My crappy picture of my Touch Pen resting comfortably on my MacBook.  But look at the silver alloy of the pen -- it's essentially the same finish as the MacBook, which means it's WONDERFUL.

So now I have two of these pens.  And even though I just carry one at a time, I love both of them.  I did NOT love the ink cartridge they came with, however.  The ink was fine initially -- jet black and free-flowing, just exactly how I like it.  However, it wasn't long before the pen began sending out nasty blotches of ink that began getting all over my hands and papers and my students' hands and papers.  Don't get me wrong -- I like ink blotches as much as any other pen aficionado, especially when they come from a PaperMate Write Bros. pen, for some reason.  But this really was nasty, and it simply wouldn't do.

So I investigated the internal situation of this pen and found a cartridge that looked suspiciously like a Pilot G-2 ink cartridge.  Not labeled as such, of course, and more than likely made by a different manufacturer.  But the spitting image otherwise.  So I cannibalized a black G-2 I had sitting around the house (and since this is one of my favorite pens of all time, I had LOTS), and the G-2 cartridge fit perfectly.  And WORKED perfectly, with no more annoying blots.  (In other words, it wrote like a G-2!)  Now it is a perfect pen in every way.

But wait, there's more!  (Echoes of every bad infomercial you've ever seen on TV.)  This pen is also a stylus, of course, when the pen is retracted.  And it's a darn good stylus too.  I speak as one with experience, having bought at least 5 or 6 different styluses when I first got my iPad.  I don't use a stylus a lot (so you were right, Mr.
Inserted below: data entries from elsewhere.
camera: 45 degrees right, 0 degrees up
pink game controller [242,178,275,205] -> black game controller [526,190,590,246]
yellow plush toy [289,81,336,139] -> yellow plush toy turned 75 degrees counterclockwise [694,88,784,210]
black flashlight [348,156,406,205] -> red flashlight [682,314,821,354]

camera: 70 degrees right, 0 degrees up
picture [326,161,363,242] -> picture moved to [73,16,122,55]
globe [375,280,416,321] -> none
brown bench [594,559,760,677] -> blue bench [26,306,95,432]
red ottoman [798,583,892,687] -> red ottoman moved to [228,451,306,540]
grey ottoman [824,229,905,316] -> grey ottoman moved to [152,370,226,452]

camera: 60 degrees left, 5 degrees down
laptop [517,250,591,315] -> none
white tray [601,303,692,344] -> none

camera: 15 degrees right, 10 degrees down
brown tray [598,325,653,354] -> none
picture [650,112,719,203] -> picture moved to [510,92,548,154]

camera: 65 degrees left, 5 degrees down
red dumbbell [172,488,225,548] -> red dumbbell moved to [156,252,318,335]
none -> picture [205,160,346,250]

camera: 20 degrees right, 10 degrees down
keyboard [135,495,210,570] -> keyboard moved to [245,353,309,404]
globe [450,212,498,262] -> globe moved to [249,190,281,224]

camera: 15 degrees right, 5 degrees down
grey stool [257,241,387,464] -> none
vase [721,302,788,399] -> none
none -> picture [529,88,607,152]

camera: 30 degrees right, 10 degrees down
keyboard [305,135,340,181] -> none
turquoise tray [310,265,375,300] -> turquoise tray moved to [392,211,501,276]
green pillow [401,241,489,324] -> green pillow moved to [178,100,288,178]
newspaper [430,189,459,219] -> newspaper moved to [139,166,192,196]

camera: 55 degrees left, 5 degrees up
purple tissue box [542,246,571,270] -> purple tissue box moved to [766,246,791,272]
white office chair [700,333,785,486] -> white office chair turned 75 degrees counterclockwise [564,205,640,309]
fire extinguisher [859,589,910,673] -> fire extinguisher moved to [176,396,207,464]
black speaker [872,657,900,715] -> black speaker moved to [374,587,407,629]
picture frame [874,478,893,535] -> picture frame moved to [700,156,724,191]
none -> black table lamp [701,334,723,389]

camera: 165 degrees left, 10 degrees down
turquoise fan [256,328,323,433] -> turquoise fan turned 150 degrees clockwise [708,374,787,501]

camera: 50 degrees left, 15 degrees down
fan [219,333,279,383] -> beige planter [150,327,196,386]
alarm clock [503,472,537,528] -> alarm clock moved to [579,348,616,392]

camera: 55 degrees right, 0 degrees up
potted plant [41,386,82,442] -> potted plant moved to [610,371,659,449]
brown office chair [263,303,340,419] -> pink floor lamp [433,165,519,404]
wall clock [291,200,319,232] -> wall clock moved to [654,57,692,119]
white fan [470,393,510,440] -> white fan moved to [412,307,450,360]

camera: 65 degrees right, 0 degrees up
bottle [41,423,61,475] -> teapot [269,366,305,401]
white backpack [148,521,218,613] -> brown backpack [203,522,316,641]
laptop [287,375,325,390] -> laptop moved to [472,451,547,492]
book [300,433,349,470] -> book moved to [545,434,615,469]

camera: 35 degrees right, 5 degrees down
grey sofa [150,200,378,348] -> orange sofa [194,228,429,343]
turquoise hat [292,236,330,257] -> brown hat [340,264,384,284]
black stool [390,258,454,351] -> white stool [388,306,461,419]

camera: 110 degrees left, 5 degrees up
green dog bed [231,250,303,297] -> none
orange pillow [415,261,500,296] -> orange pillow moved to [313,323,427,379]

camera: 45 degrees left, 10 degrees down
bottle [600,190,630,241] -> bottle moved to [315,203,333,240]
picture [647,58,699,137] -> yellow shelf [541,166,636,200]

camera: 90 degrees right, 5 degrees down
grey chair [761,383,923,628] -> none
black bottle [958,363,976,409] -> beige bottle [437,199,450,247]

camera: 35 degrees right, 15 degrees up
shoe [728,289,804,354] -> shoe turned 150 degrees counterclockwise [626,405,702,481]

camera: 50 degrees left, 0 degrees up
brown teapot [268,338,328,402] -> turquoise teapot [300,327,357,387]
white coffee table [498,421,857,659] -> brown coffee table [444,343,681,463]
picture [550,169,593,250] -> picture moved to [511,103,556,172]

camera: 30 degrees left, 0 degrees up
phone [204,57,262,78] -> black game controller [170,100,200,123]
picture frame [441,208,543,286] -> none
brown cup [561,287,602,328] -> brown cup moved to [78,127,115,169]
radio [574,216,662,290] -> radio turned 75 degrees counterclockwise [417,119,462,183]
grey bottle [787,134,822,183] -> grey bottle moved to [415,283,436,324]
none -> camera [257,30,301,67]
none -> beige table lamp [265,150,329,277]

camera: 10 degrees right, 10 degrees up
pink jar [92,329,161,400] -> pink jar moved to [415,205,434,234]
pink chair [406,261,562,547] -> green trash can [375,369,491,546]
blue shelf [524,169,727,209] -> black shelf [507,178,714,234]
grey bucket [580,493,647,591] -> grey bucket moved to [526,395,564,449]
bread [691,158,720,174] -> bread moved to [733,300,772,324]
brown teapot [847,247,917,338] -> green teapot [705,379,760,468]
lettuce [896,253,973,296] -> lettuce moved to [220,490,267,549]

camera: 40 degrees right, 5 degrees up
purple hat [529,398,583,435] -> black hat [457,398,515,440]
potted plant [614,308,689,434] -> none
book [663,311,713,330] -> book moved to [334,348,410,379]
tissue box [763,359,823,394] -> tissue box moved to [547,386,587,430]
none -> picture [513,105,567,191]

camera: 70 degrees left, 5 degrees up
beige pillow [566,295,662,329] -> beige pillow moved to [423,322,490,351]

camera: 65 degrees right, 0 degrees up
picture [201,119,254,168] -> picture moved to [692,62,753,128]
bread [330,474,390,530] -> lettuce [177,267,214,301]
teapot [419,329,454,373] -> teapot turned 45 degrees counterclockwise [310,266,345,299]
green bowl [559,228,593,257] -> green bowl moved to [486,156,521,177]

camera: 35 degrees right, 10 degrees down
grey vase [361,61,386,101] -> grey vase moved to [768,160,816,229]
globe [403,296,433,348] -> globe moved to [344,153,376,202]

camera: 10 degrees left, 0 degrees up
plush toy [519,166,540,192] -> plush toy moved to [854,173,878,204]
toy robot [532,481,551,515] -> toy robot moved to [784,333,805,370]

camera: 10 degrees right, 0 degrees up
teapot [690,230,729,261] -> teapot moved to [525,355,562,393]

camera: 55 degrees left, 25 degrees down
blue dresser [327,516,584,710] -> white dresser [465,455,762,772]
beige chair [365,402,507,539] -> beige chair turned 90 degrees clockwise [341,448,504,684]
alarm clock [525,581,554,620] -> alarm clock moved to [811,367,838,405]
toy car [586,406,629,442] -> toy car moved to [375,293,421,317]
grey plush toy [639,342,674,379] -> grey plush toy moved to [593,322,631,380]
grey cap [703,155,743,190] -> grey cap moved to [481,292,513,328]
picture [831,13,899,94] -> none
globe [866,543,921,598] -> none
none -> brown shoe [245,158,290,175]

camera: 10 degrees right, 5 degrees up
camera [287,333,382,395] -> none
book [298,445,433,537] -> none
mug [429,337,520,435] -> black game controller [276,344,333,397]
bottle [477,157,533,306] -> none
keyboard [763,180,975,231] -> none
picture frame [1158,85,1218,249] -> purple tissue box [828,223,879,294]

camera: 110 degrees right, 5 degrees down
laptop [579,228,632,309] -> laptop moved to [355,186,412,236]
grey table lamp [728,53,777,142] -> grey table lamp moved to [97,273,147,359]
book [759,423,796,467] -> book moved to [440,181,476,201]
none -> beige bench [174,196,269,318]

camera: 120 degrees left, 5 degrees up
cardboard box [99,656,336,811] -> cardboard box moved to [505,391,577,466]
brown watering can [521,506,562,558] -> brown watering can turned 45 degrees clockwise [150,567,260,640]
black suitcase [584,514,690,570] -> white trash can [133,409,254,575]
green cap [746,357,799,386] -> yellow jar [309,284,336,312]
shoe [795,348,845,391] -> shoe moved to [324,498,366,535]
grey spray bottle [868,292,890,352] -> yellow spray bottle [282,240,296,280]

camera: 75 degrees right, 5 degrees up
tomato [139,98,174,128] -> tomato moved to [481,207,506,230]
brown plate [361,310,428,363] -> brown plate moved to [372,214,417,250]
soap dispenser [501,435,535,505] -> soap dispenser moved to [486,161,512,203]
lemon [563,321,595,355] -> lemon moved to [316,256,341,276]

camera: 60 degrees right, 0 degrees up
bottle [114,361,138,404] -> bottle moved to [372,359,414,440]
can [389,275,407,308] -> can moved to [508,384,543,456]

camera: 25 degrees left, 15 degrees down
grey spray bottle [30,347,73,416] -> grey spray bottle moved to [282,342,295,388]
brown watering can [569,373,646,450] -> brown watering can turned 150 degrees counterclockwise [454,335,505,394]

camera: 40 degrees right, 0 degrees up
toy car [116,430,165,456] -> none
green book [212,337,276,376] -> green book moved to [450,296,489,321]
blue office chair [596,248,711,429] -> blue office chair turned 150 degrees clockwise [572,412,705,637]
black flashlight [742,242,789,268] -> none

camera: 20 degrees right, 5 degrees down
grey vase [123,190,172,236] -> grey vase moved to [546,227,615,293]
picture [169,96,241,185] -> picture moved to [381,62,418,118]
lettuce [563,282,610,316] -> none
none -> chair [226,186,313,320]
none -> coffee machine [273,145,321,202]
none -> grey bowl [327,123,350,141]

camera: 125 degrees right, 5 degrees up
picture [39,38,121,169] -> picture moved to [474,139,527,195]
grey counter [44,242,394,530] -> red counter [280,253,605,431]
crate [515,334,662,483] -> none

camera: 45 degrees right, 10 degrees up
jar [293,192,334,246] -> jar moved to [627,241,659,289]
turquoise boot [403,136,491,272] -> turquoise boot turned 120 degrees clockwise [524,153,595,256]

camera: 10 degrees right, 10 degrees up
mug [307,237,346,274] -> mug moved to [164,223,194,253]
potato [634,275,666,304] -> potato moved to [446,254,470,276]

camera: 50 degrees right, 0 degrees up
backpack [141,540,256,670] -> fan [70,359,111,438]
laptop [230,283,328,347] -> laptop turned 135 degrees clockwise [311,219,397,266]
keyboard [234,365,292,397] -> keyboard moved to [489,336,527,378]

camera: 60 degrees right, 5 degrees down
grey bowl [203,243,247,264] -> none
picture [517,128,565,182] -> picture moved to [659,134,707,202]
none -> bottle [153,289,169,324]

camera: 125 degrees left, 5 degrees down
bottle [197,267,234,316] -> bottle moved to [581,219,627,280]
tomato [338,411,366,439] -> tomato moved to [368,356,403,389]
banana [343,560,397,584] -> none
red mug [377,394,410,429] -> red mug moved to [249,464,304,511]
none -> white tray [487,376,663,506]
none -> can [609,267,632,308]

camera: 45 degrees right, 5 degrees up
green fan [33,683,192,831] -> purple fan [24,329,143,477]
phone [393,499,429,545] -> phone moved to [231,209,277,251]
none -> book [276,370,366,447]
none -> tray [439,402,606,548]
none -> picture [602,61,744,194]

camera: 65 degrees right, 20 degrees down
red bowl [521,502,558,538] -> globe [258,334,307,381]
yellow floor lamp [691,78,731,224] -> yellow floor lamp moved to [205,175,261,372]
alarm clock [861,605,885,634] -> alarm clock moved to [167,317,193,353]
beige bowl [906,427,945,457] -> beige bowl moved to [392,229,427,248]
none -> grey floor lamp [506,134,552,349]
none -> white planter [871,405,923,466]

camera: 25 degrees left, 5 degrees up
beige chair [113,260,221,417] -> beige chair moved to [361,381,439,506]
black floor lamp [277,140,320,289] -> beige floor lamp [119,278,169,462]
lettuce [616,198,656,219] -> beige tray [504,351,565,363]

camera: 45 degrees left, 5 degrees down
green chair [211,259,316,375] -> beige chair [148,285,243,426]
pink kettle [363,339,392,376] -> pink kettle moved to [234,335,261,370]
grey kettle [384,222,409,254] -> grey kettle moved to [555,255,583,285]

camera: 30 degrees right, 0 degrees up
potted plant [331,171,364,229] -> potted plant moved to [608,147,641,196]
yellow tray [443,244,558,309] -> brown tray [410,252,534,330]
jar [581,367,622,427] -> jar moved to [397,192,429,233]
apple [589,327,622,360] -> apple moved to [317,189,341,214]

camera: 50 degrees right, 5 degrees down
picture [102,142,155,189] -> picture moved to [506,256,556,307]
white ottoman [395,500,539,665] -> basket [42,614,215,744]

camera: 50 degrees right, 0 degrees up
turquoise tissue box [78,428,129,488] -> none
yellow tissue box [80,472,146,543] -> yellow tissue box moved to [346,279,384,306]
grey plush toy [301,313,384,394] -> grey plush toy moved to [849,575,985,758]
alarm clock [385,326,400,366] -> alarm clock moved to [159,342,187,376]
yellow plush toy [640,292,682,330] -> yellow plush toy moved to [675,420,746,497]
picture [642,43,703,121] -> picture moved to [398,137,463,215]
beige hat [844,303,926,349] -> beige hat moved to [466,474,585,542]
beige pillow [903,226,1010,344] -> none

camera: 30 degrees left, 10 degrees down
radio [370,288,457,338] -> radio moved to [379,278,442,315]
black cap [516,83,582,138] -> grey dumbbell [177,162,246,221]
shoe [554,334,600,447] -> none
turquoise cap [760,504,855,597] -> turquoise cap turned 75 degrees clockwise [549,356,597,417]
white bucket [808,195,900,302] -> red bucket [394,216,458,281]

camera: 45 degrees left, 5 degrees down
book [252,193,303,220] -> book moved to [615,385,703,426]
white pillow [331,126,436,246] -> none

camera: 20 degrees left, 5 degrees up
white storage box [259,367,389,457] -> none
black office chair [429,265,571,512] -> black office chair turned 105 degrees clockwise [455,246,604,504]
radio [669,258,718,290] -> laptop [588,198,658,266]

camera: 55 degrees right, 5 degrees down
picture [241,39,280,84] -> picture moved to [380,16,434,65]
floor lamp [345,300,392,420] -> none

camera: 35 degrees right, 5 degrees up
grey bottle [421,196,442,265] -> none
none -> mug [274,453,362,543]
Jobs) but there are times when I just want one.  And when I need one, I need it to work perfectly and fool the iPad screen into thinking it's my warm, greasy finger touching it.  That doesn't sound very complementary, I know, but the stylus part of the Touch Pen is a VERY GOOD stylus, just as good as your finger.  And that's saying a lot, if you have also been on the hunt for the perfect stylus like I have.

(I know the effect of a stylus is just as much a function of the app you are using as the nature of the stylus itself.  HOWEVER, this stylus really does seem to give me more control over what I am doing on the screen than do other styluses.  That's what I was trying to convey with my lines and squiggles.)

The pen is thick, which you can sort of tell from the pictures, and initially I thought I wouldn't like a pen that thick, since I do normally gravitate towards thinner pens.  But the Touch Pen turns out to be a perfect thickness for writing of every kind, and more than one of my students (who get to use my pen when they sign their registration forms or other important documents) have commented that it "feels really good" in their hands, and "that's a nice pen."  (These comments are from students who I'm pretty sure don't have the same pen/pencil/paper sickness I do.)

So in conclusion?  I am very happy with this pen.  I would promptly buy another one if I ever lost the two I have.  I carry it every day, and I use it every day.

And just because there are people out there who care about things like this, I was not compensated in any way, shape, or form for this review.  I did it because I really, really, really love this pen!